Through destigmatizing addiction and treating it more as a sickness, Morgan, Donalson, and the entire Precision team allow people struggling with a current addiction, or what they think could become one, to more comfortably share those struggles, and therefore seek help before it becomes any worse.
It’s an approach Power has also adopted as part of its anti-opioid strategy. The company’s efforts to destigmatize include educating managers and employees on the realities of drug addiction, as well as executives sharing their own addiction experiences as a way of broaching the conversation company-wide. “During a cultural inclusion conference we hold every year, a VP shared his struggle with addiction,” says Carreon-Montes. “It inspired other employees to then stand up and share theirs as well.”
Employee Assistance Program
Power is also planning this year to implement an employee assistance program (EAP)—which NARI, NAHB, and NRCA all recommend, as well as Weimer, the National Safety Council, and HHS’s Substance Abuse and Mental Health Services Administration.

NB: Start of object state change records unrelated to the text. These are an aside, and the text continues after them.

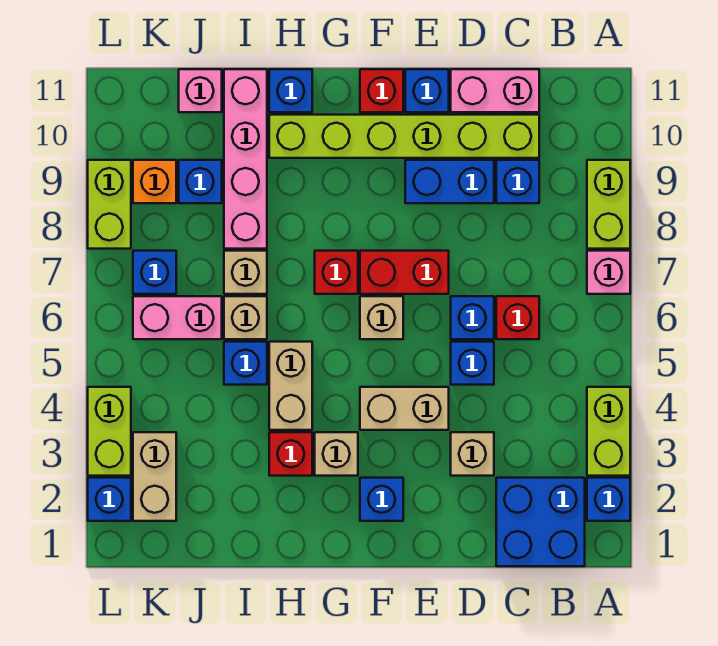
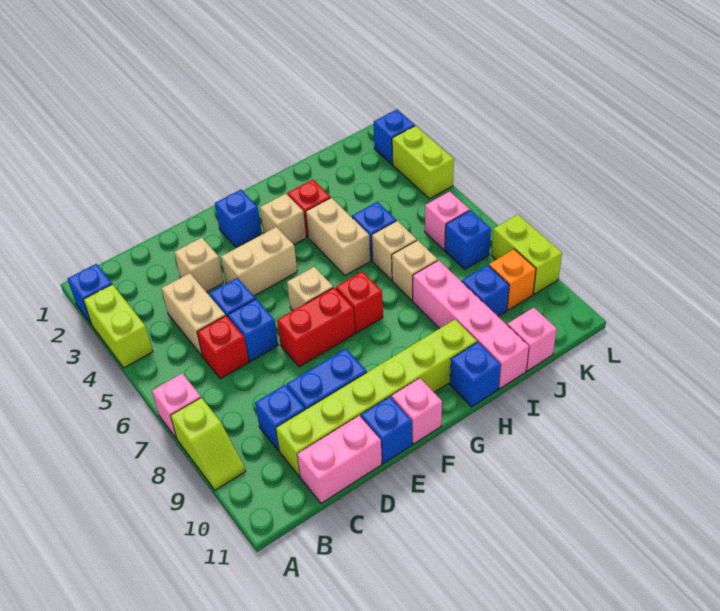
lime 1x2 brick [587,160,630,249] -> lime 1x2 slope [171,398,245,490]
blue 2x2 brick [496,478,585,566] -> none
red 1x1 brick [360,69,403,112] -> pink 1x1 brick [391,378,442,444]
pink 1x2 brick [133,296,222,339] -> pink 1x1 brick [425,192,470,250]
tan 1x2 brick [133,432,176,521] -> tan 1x2 brick moved to [162,273,225,356]

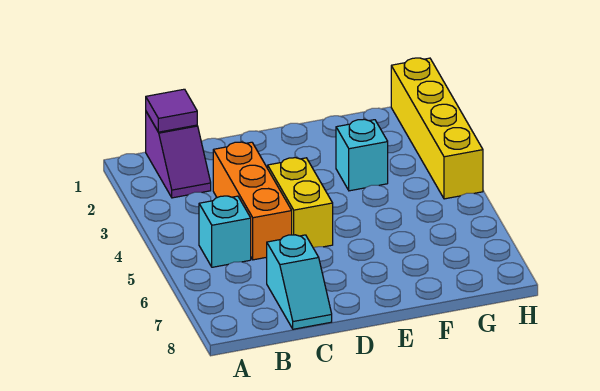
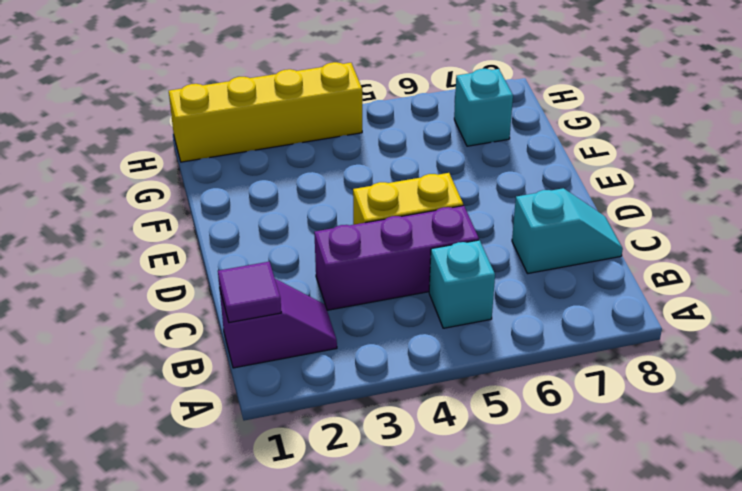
orange 1x3 brick [213,142,292,260] -> purple 1x3 brick [314,206,479,310]
cyan 1x1 brick [336,119,388,191] -> cyan 1x1 brick moved to [454,69,513,146]

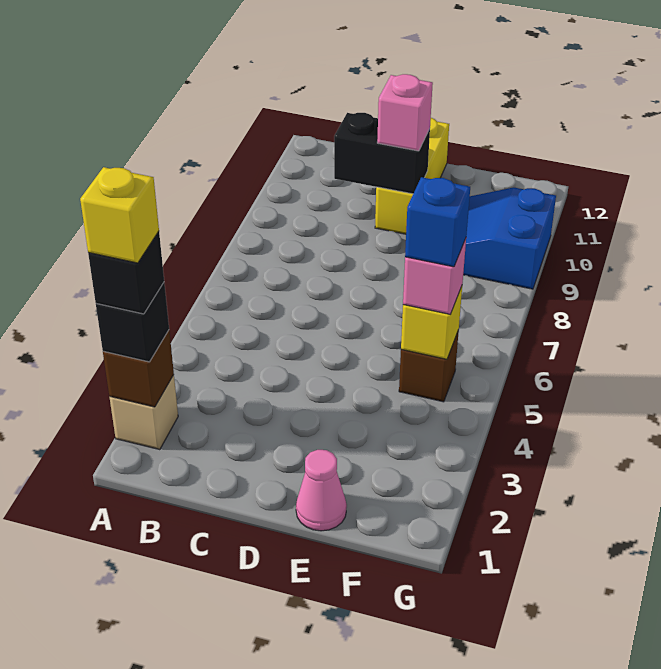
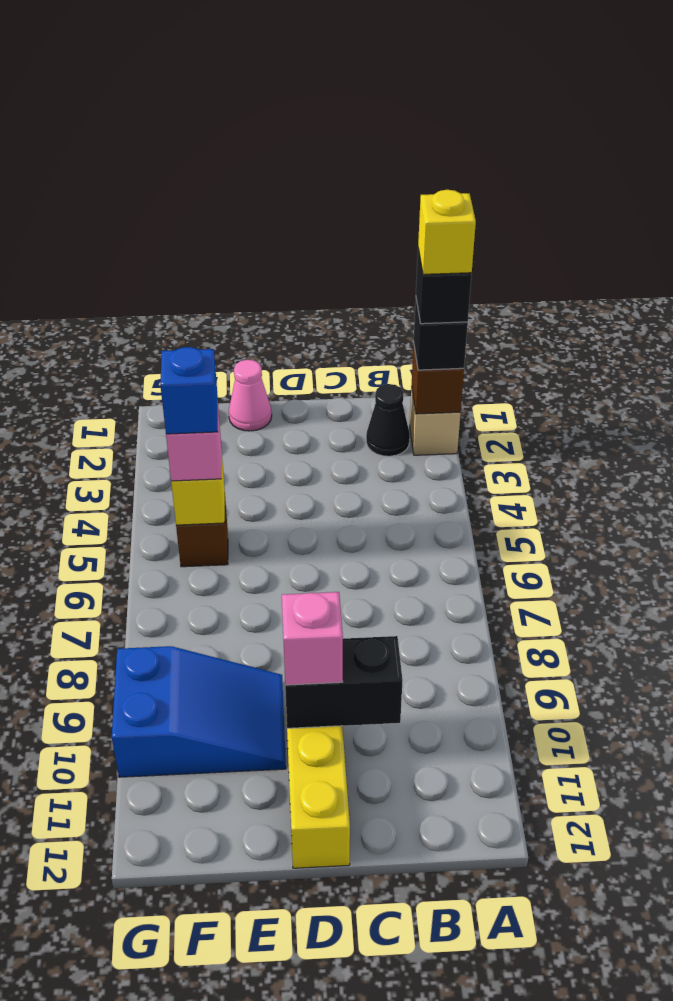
none -> black 1x1 cone [366,384,410,456]

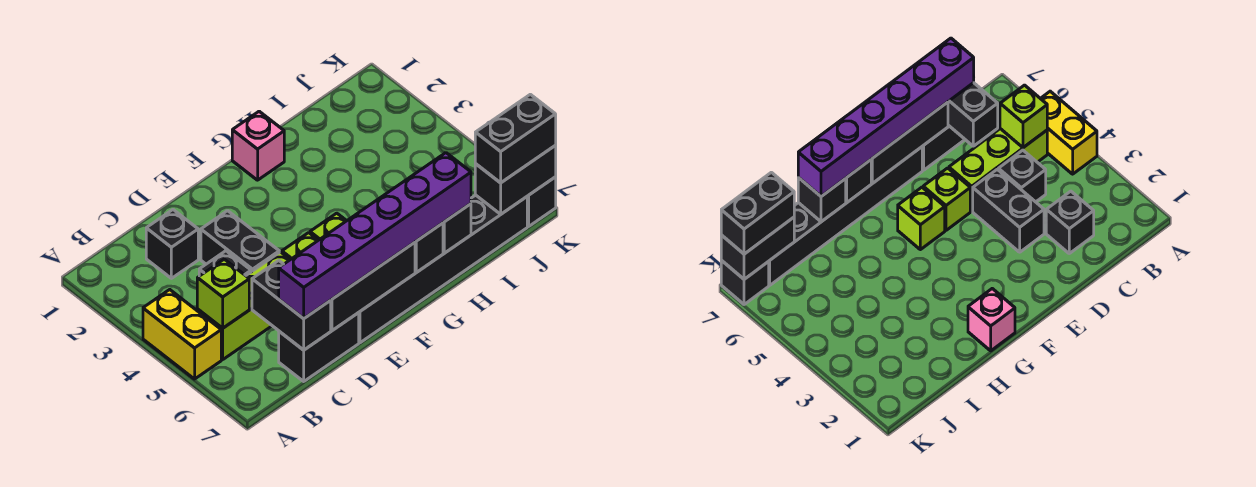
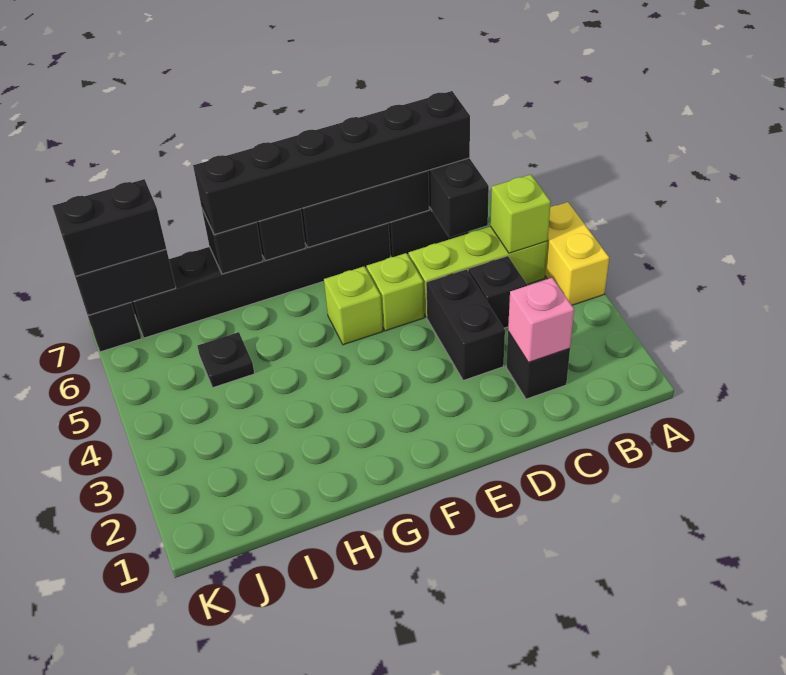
purple 1x6 brick [279,153,471,319] -> black 1x6 brick [193,91,470,235]
pink 1x1 brick [232,111,284,180] -> pink 1x1 brick moved to [508,278,574,362]
none -> black 1x1 plate [198,332,254,387]

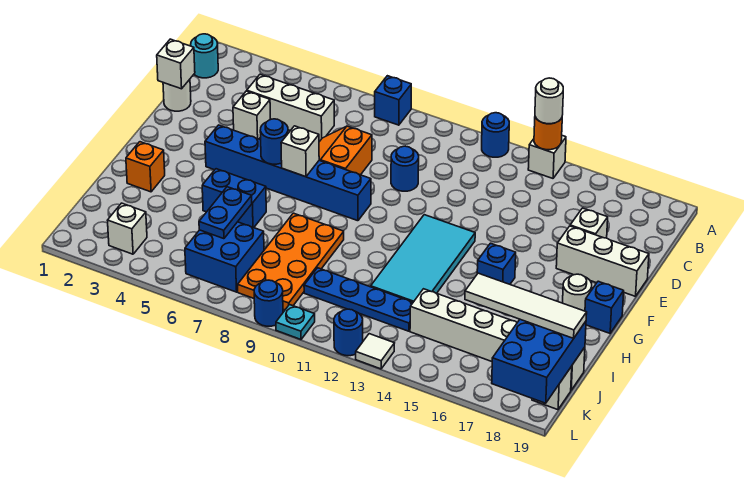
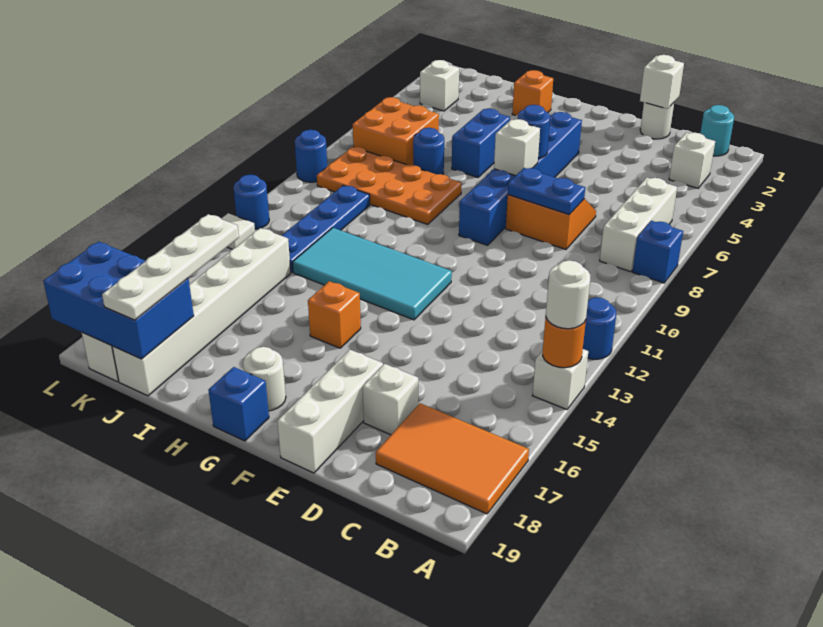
none -> orange 2x3 tile [376,403,529,514]
white 1x3 brick [247,75,334,141] -> white 1x3 brick moved to [600,178,677,272]
white 1x1 brick [233,91,271,139] -> white 1x1 brick moved to [669,133,715,188]
blue 1x1 round brick [391,146,419,191] -> blue 1x1 round brick moved to [413,128,444,175]
blue 1x1 brick [477,243,516,284] -> orange 1x1 brick [308,281,361,348]
blue 1x2 plate [199,187,252,239] -> blue 1x2 plate moved to [508,168,585,215]
blue 2x2 brick [185,222,264,292] -> orange 2x2 brick [353,97,439,165]
white 1x4 tile [465,273,587,338] -> white 1x4 plate [102,214,239,320]
cyan 1x1 plate [276,305,315,339] -> none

“They’re intervention programs designed to help employees with myriad issues, including those involving opioids,” Carreon-Montes says. “We want our employees to have help, and to get to rehab if they need it.” EAPs, while coming at an annual cost to employers of anywhere from $10 to $100 per employee, provide access through third parties to short-term counseling and referrals, and offer follow-up services to employees with persisting problems, be them personal or work-related. But most importantly, the programs give workers a chance to discuss their issues confidentially. “It means managers, supervisors, and owners don’t have to diagnose drug problems in their employees,” says the NSC’s Cooper. “Employees can talk to someone in private and possibly get more of the help they need.”
EAPs can be run through a business or through third parties, like ESI Employee Assistance Group. Cooper, though, recommends remodelers try to avoid, if possible, building EAPs in-house. “If you have an EAP onsite, it’s hard to ensure the information will stay confidential, and that can dissuade some people from seeking help.” She suggests third-party providers that can be reached through the phone. “If a supervisor suspects an issue, they can give an employee a phone number to call for help, and then they’re out of the process.”